**SOURCE EXTRACT**

◆ ◆ ◆ ◆

David Young

2021-12-28

Identify the factor:
a) ${r}^{2}+7r+10$
b) ${x}^{2}+4x+3$
c) ${y}^{2}+6y+8$

Rita Miller

Step 1
a) We can get a quadratic by multiplying two first-degree polynomials.
Method:
$\left(x+4\right)\left(x-2\right)=x\left(x-2\right)+4\left(x-2\right)$
$={x}^{2}-2x+4x-8$
$={x}^{2}+2x-8$
Step 2
Given:
${r}^{2}+7r+10$
We have to find integers b and d such that
${r}^{2}+7r+10=\left(r+b\right)\left(r+d\right)$
$={r}^{2}+dr+br+bd$
${r}^{2}+7r+10={r}^{2}+\left(b+d\right)r+bd$
Since the constant coefficients on each side of the equation ought to be equal, we must have $bd=10$ (i.e) b and d are factors of 10.
Similarly, the coefficients of r must be the same, so that $b+d=7$
The following table shows the possibilities.
$\begin{array}{|cc|}\hline \text{Factors b, d of 10}& \text{Sum}b+d=7\\ 5×2& 5+2=7\\ \hline\end{array}$
There is no need to list negative factors, such as $\left(-5\right)\left(-2\right)$, since their sum is negative. So the factors are 5 and 2.
To check:
$\left(r+5\right)\left(r+2\right)=r\left(r+2\right)+5\left(r+2\right)$
${r}^{2}+2r+5r+10$
$={r}^{2}+7r+10$

amarantha41

Step 1
Given factor:
${x}^{2}+4x+3$
${x}^{2}+4x+3=\left(x+b\right)\left(x+d\right)$
$={x}^{2}+dx+bx+bd$
${x}^{2}+4x+3={x}^{2}+\left(b+d\right)x+bd$
Following table
$\begin{array}{|cc|}\hline \text{Factors b, d of 3}& \text{Sum}b+d=4\\ 3×1& 3+1=4\\ \hline\end{array}$
To check:
$\left(x+3\right)\left(x+1\right)=x\left(x+1\right)+3\left(x+1\right)$
$={x}^{2}+x+3x+3$
$={x}^{2}+4x+3$

user_27qwe

$\begin{array}{}\\ \text{Step 1}\\ \text{Given:}{y}^{2}+6y+8\\ \text{Find integers b and d such that}\\ {y}^{2}+6y+8=\left(y+b\right)\left(y+d\right)\\ ={y}^{2}+dy+by+bd\\ {y}^{2}+6y+8={y}^{2}+\left(B+d\right)y+bd\\ \text{Step 2}\\ \text{Table:}\\ \begin{array}{|cc|}\hline \text{Factors b, d of 8}& \text{Sum}b+d=6\\ 4×2& 4+2=6\\ 1×8& 1+8=9\\ \hline\end{array}\\ \text{Step 3}\\ \text{To check:}\\ \left(y+4\right)\left(y+2\right)=y\left(y+2\right)+4\left(y+2\right)\\ ={y}^{2}+2y+4y+8\\ ={y}^{2}+6y+8\end{array}$

◆ ◆ ◆ ◆

**ENTRIES PROVIDED**
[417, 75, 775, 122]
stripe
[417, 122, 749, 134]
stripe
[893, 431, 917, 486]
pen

◆ ◆ ◆ ◆

**QUESTIONS TO ANSWER**
1. According to the factoring thread, why is there no need to list negative factor pairs of 10 when factoring r² + 7r + 10?
2. Answer these questions from the factoring thread, each on its own line:
(a) What product is multiplied out to show that two first-degree polynomials give a quadratic, and what is the result?
(b) Which factorization of x² + 4x + 3 is checked?
(c) Which factor pairs of 8 are listed for y² + 6y + 8, and what is the sum of each?
3. Reproduce the part of the factoring thread that opens with the words containing "Similarly, the coefficients" and closes with "are 5 and 2.".

**ANSWERS BY TASK**
1. Negative factor pairs such as (−5)(−2) have a negative sum, but b + d must equal 7. So only positive factors are considered, which gives 5 and 2.

2.
(a) (x + 4)(x − 2), which gives x² + 2x − 8.
(b) (x + 3)(x + 1).
(c) 4 × 2 with sum 6, and 1 × 8 with sum 9.

3.
Similarly, the coefficients of r must be the same, so that $b+d=7$
The following table shows the possibilities.
$\begin{array}{|cc|}\hline \text{Factors b, d of 10}& \text{Sum}b+d=7\\ 5×2& 5+2=7\\ \hline\end{array}$
There is no need to list negative factors, such as $\left(-5\right)\left(-2\right)$, since their sum is negative. So the factors are 5 and 2.